Railway station in Schwäbisch Hall, Germany

Schwäbisch Hall station is located in Schwäbisch Hall in the German state of Baden-Württemberg. It lies on the Crailsheim–Heilbronn railway (Hohenlohebahn) and is classified by Deutsche Bahn as a category 6 station.

== Location==

Schwäbisch Hall Station is located just to the south-west of Hall's old town at the top of the drop from an old southwestern meander of the Kocher river (Bahnhofsbucht, meaning "station bay") to the lower slope of the modern river and is about 30 metres above the river level. The terrain was partly filled to a quite high level for the construction of railway facilities. The station stands on a terrace with steep slope to Steinbacher Straße, which runs parallel with it.

== History==

Schwäbisch Hall station is located on the Crailsheim–Heilbronn railway, originally called the Kocherbahn ("Kocher Railway", referring to the Kocher river). The line was built at the request of the population and followed its approval by the Württemberg Chamber of Deputies in 1860. The Heilbronn–Schwäbisch Hall section was opened in 1862 and extended to Crailsheim in December 1867. The station originally had three platforms, which were connected by crossings over the tracks, a freight yard, a signal box, which was demolished in 1968, and several sidings.

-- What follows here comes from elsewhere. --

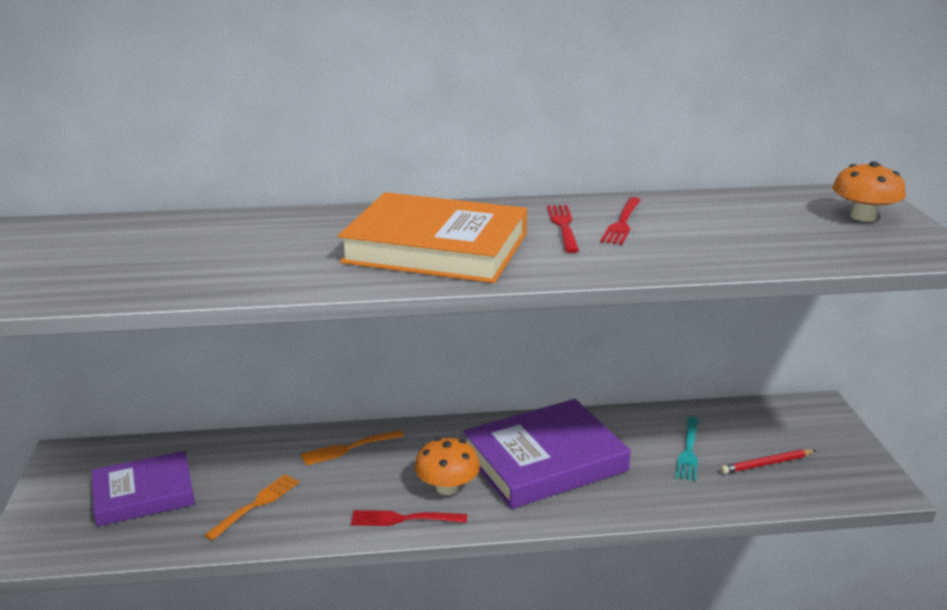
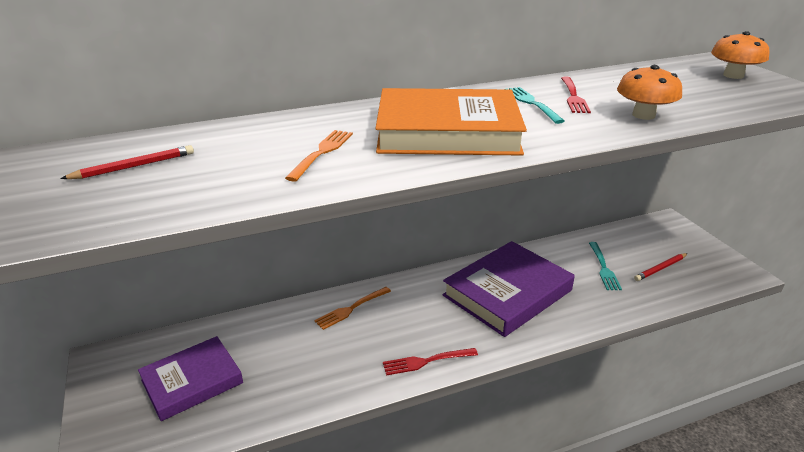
camera: 15 degrees left, 5 degrees up
(99, 248) = (134, 166): none -> red pencil
(256, 505) = (297, 373): orange fork -> orange fork (321, 153)
(447, 487) = (446, 328): orange mushroom -> orange mushroom (643, 115)
(563, 226) = (532, 104): red fork -> turquoise fork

=== Loss of significance with the opening of the Murr Railway===

About 10 years after the construction of Schwäbisch Hall station, the building of the Waiblingen–Schwäbisch Hall railway (Murr Valley Railway) connected Stuttgart with Crailsheim and provided a shorter route to Nuremberg than the line through Aalen. The Murr Valley Railway ended at a junction with the Crailsheim–Heilbronn railway on a ridge on the eastern side of the Kocher valley gorge in Hessental, which at that time had not yet been incorporated in Hall; this route avoided Schwäbisch Hall station, which is on the valley slopes. This meant that the town station, despite its more central location, became less significant than the Hessental station.

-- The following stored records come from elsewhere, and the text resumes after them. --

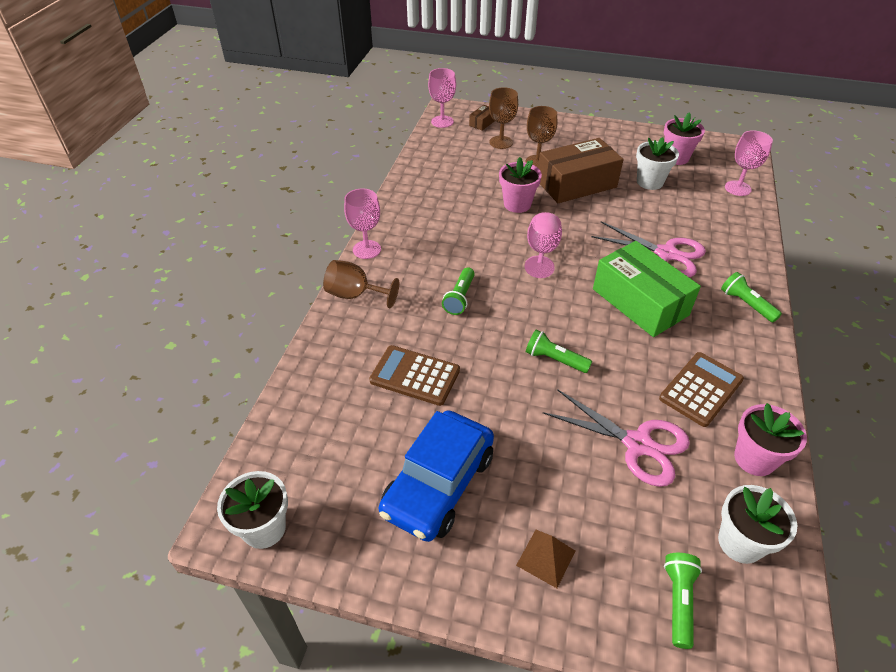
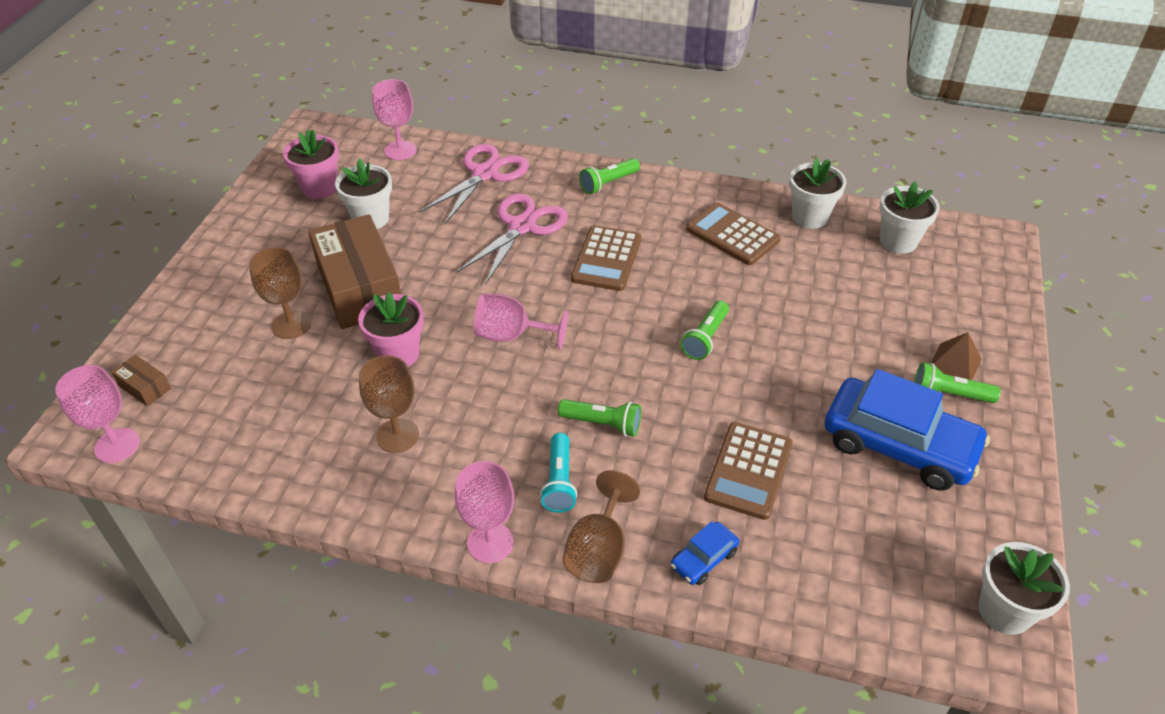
camera: 90 degrees left, 0 degrees up
(341, 345) = (703, 559): none -> blue car
(410, 277) = (559, 482): none -> turquoise flashlight
(501, 142) = (219, 365): brown goblet -> brown goblet (397, 435)
(638, 444) = (811, 287): pink scissors -> pink scissors (485, 174)
(640, 302) = (606, 259): green box -> brown calculator
(678, 601) = (964, 285): green flashlight -> green flashlight (949, 394)
(754, 459) = (809, 217): pink flower pot -> white flower pot

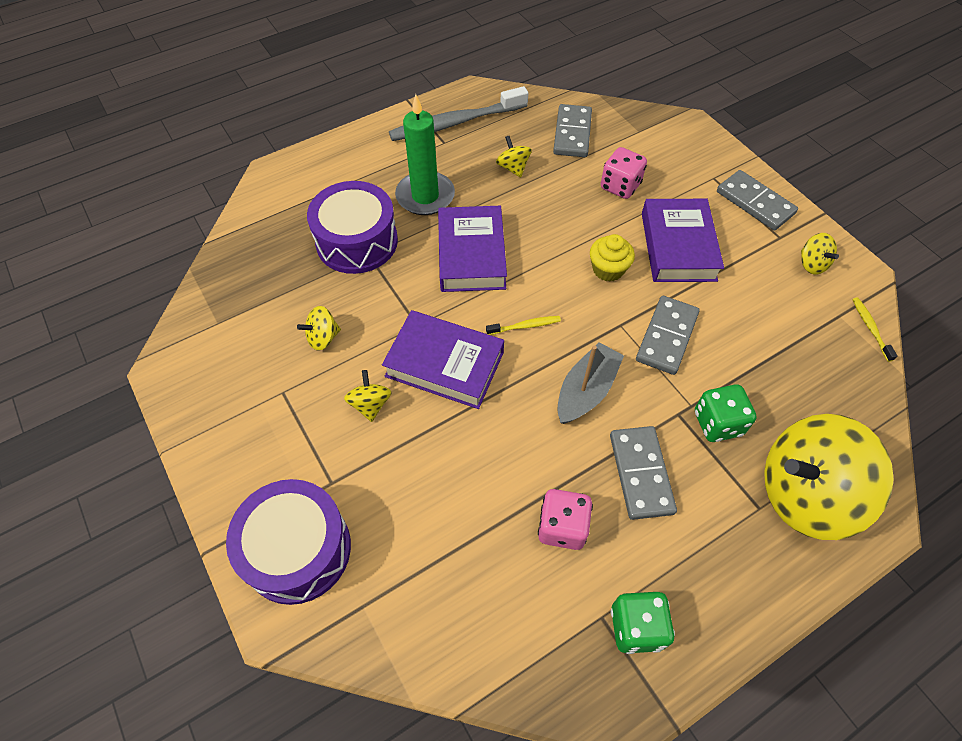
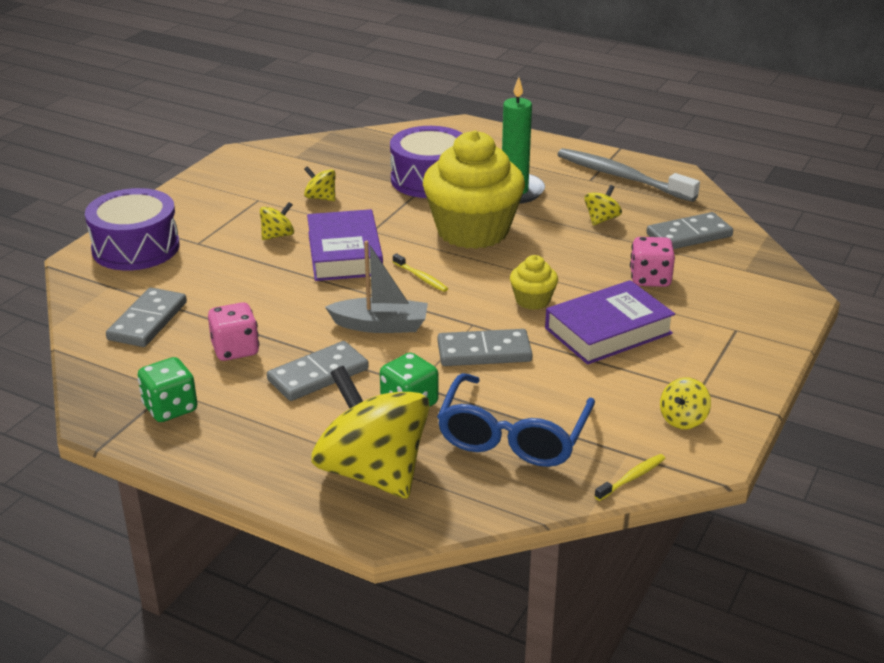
camera: 60 degrees right, 25 degrees down
(471, 254) = (473, 231): purple book -> yellow cupcake
(755, 202) = (731, 363): grey domino -> grey domino (148, 321)
(791, 373) = (513, 435): none -> blue glasses

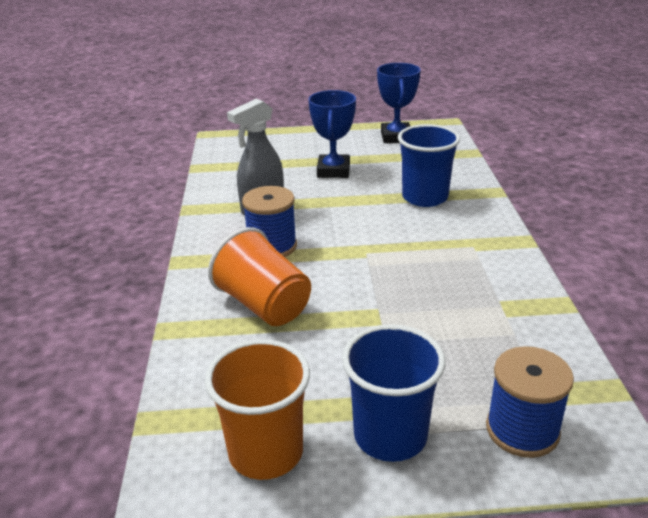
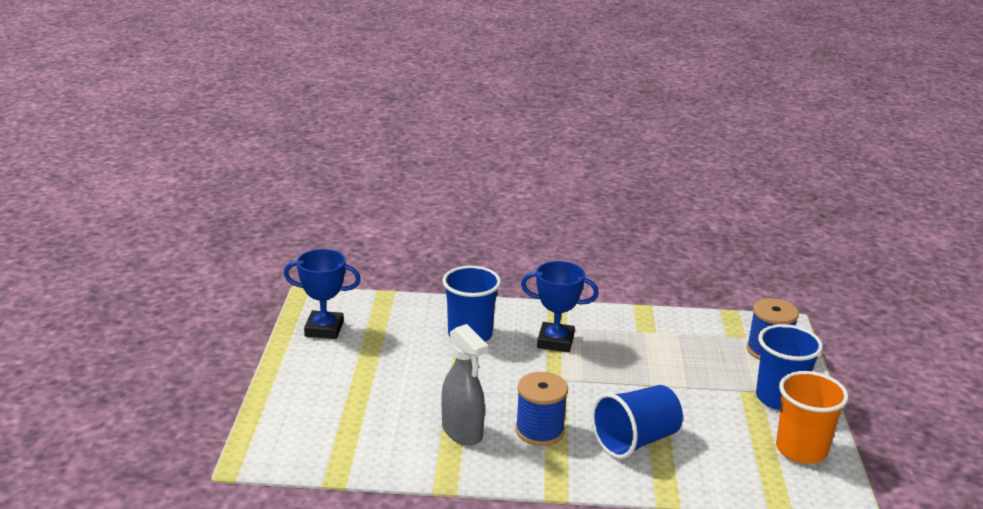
camera: 85 degrees left, 5 degrees down
(264, 305) = (635, 441): orange cup -> blue cup
(333, 171) = (391, 379): blue trophy -> blue trophy (555, 341)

=== Damage in World War II and the postwar period ===

A Second World War air raid on 23 February 1945 destroyed the three-storey station building, killing eight people. After the Second World War, it was initially rebuilt in a temporary form. The new station building was opened in 1955. Queen Elizabeth II visited on a special train on 24 May 1965.

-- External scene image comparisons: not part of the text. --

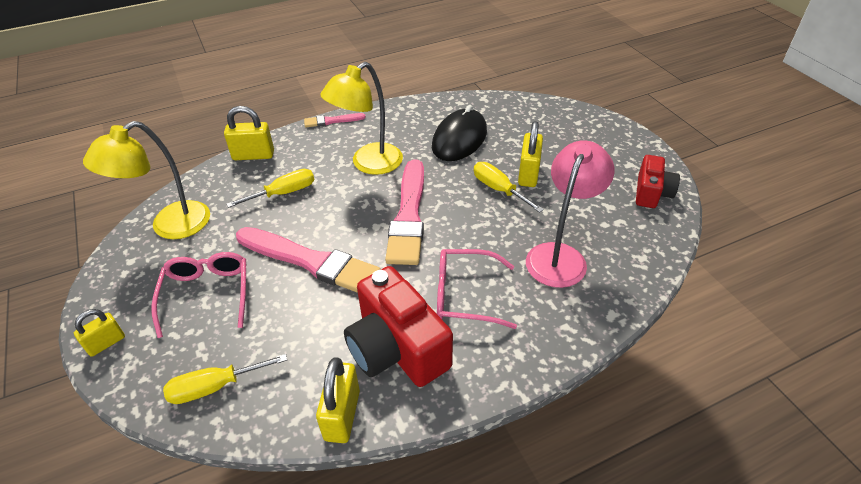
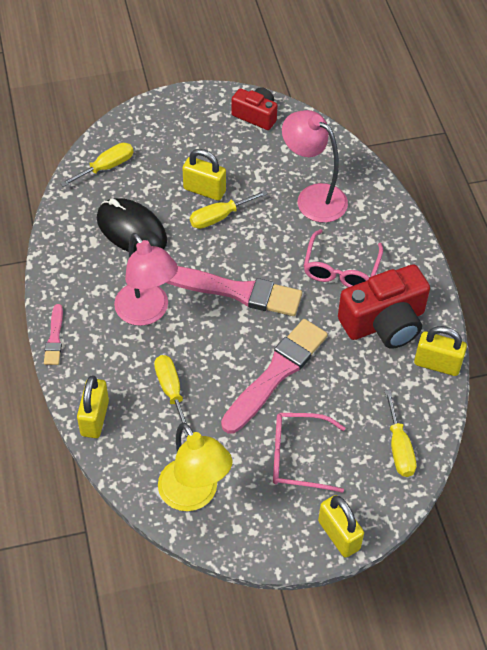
camera: 80 degrees left, 10 degrees up
(106, 343) = (339, 535): yellow padlock -> yellow padlock, size x1.53
(369, 164) = (147, 312): yellow lamp -> pink lamp
(524, 113) = (106, 167): none -> yellow screwdriver

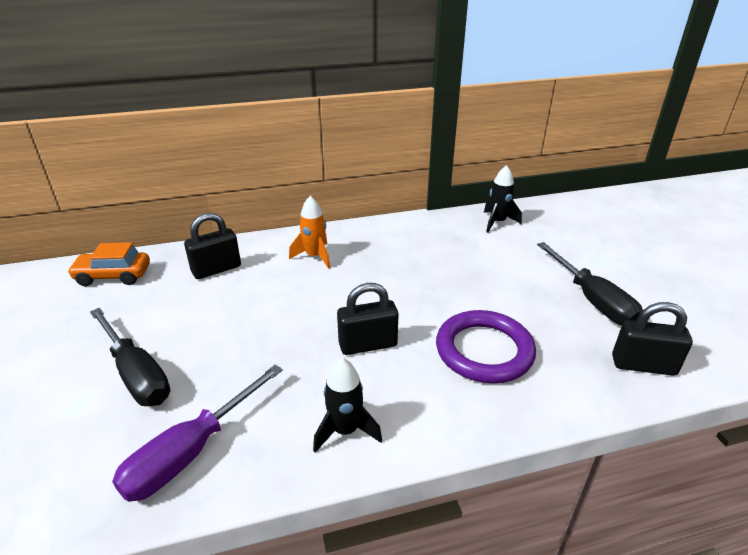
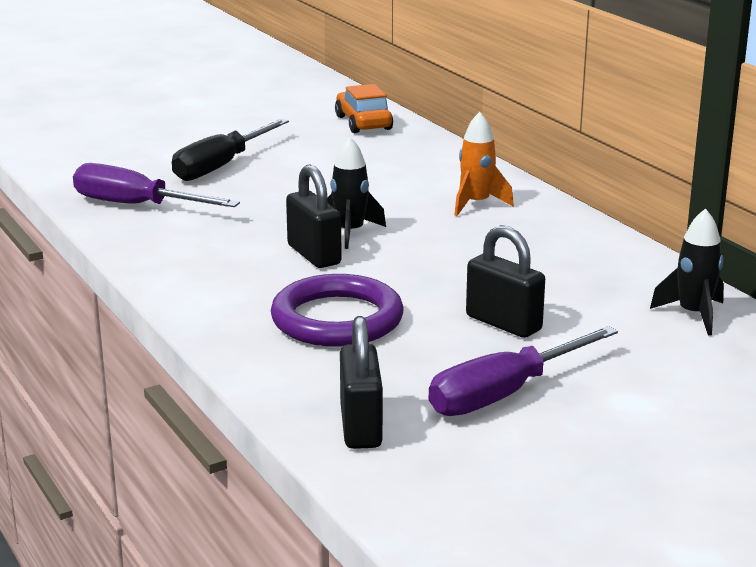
camera: 75 degrees right, 10 degrees down
(216, 269) = (409, 162): black padlock -> black padlock (503, 323)
(345, 430) = (180, 260): black rocket -> black rocket (350, 233)
(592, 300) = (504, 394): black screwdriver -> purple screwdriver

Today the station has only one platform as the siding had been removed by 1988. The platform was modernised in 2013.
The station building is no longer in regular use and is closed to the public. It is occasionally opened for temporary art exhibitions.
In 2019, Deutsche Bahn applied to the Federal Railway Authority for approval to construct a pedestrian underpass at the station and relocate a platform track. The railway-law approval procedure was completed in August 2022. The project was originally scheduled for completion in 2026. In 2025, it was announced that the project could not be implemented as planned and that completion was now scheduled for 2028.